Утром тучи спустились еще ниже, но дождя все не было, и за день они вывели овец еще с одного выгона. Через всю землю Дрохеды, с северо-востока на юго-запад, тянулась гряда невысоких холмов — на этих-то выгонах и собирали сейчас стада, тут можно будет искать убежища от воды, если реки выйдут из берегов.

Дождь начался уже к ночи, и Фрэнк со священником рысью пустились к броду через речку пониже дома Клири.

— Не жалейте лошадь, сейчас не до того! — крикнул отец Ральф. — Гоните вовсю, не то потонете в грязи!

В считанные секунды они вымокли до нитки — и так же мгновенно размокла прокаленная зноем почва. Она ничуть не впитывала влагу и обратилась в море жидкой грязи, лошади еле переступали в ней, увязая чуть не по колено.
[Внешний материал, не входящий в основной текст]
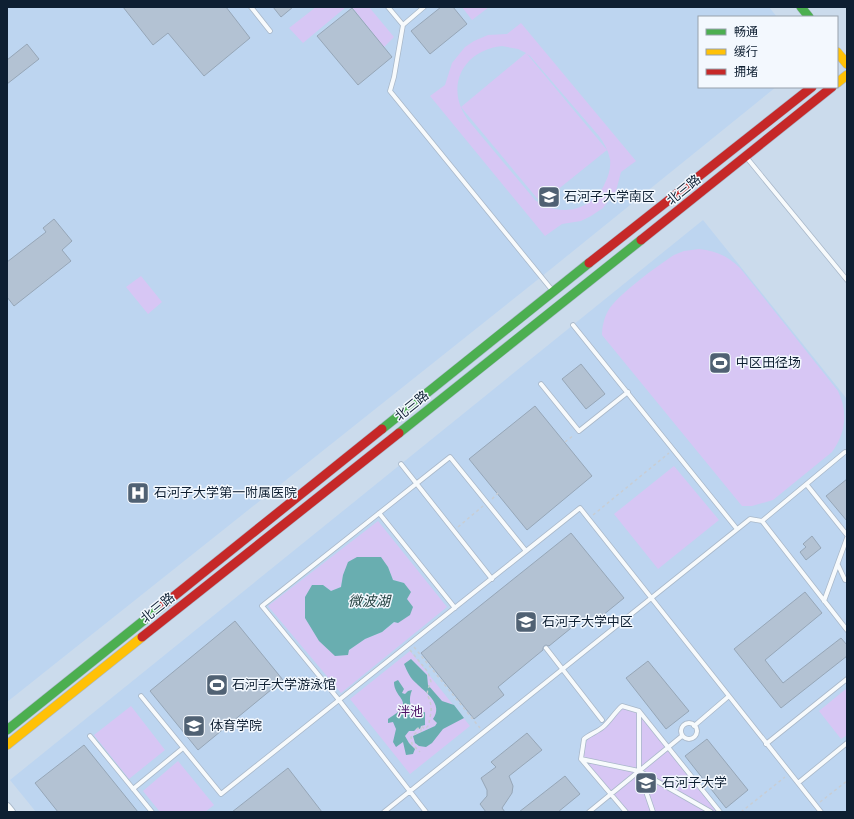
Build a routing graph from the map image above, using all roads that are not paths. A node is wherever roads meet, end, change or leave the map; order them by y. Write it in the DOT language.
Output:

По траве еще удавалось двигаться быстро, но ближе к реке, где все давно вытоптал скот, всадникам пришлось спешиться. Без седоков лошади пошли легче, но Фрэнк не держался на ногах. Это было хуже всякого катка. На четвереньках они карабкались вверх по крутому берегу, скользили и снова скатывались обратно. Мощенную камнем дорогу неторопливая вода обычно покрывала на месте переправы едва на фут, а сейчас тут мчался пенный поток в четыре фута глубиной; Фрэнк вдруг услышал — священник смеется. Лошадей подбадривали криками, хлопали по бокам насквозь промокшими шляпами, и они в конце концов благополучно выбрались на другой берег, но Фрэнку и отцу Ральфу это не удавалось. Опять и опять они пытались одолеть косогор и всякий раз сползали вниз. Отец Ральф предложил залезть на иву, но тут Пэдди, встревоженный появлением лошадей без седоков, подоспел с веревкой и втащил их наверх.

Пэдди пригласил отца Ральфа зайти к ним, но тот улыбнулся и покачал головой.

— Меня ждут в Большом доме, — сказал он. Мэри Карсон услышала его голос прежде, нем кто-либо из прислуги, — он обошел дом кругом, рассчитав, что с парадного хода легче попадет в отведенную ему комнату.